- Task
Read the data, and whenever a line holds the word "Celera", report that line.
(Listed entries begins)
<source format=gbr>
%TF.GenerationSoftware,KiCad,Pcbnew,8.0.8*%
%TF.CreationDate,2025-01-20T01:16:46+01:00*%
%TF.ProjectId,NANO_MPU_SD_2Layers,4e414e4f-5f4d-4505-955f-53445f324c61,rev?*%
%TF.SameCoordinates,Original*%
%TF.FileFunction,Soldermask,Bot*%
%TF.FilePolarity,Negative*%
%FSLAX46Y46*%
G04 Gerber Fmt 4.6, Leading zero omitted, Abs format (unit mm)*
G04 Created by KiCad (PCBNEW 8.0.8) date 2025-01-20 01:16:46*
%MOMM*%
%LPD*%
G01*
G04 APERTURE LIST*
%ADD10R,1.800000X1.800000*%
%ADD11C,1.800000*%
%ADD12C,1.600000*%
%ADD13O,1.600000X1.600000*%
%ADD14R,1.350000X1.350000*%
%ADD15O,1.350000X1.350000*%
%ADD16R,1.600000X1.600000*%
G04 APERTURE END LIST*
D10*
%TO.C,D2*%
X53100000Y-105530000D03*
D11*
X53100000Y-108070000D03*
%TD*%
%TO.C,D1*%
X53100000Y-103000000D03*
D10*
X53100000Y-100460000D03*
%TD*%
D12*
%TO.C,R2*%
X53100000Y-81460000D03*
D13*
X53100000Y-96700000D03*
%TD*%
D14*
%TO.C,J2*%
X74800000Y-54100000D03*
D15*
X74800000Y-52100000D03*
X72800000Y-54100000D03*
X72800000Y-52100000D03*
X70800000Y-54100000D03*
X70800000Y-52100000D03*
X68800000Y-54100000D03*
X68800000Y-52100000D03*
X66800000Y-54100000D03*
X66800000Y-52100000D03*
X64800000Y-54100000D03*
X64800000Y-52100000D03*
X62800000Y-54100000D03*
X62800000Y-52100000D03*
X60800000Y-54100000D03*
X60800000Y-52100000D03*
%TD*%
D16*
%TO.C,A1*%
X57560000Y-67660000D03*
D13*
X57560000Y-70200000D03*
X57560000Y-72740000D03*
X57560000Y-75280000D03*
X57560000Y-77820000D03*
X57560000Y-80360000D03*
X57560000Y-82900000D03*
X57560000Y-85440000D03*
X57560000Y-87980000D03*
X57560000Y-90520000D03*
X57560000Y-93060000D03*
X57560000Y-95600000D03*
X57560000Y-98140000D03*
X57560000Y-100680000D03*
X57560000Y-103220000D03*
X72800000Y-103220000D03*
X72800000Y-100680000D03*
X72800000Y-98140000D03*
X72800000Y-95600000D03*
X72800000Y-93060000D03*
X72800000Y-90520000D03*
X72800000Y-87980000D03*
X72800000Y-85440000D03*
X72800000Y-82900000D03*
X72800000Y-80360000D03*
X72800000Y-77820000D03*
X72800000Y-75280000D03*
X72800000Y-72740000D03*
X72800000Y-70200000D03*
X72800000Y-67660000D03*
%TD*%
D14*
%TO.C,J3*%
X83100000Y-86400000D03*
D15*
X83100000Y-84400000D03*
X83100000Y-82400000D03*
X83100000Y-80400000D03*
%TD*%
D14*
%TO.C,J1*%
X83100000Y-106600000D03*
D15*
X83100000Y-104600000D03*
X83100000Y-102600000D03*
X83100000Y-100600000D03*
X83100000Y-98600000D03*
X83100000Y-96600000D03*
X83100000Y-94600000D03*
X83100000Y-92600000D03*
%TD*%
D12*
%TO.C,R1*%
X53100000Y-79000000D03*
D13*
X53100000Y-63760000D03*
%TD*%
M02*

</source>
(Listed entries ends)
(Listed entries begins)
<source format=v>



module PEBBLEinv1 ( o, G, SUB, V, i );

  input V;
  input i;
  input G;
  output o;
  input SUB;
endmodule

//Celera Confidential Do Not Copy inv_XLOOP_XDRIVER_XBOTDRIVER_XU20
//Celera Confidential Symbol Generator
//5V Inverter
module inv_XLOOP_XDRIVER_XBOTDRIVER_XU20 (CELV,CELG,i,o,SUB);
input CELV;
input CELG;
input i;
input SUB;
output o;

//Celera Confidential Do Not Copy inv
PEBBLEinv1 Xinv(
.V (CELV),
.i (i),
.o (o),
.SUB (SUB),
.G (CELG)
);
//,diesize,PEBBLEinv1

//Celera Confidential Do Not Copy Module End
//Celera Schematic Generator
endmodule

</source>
(Listed entries ends)
- Solved exercise
//Celera Confidential Do Not Copy inv_XLOOP_XDRIVER_XBOTDRIVER_XU20
//Celera Confidential Symbol Generator
//Celera Confidential Do Not Copy inv
//Celera Confidential Do Not Copy Module End
//Celera Schematic Generator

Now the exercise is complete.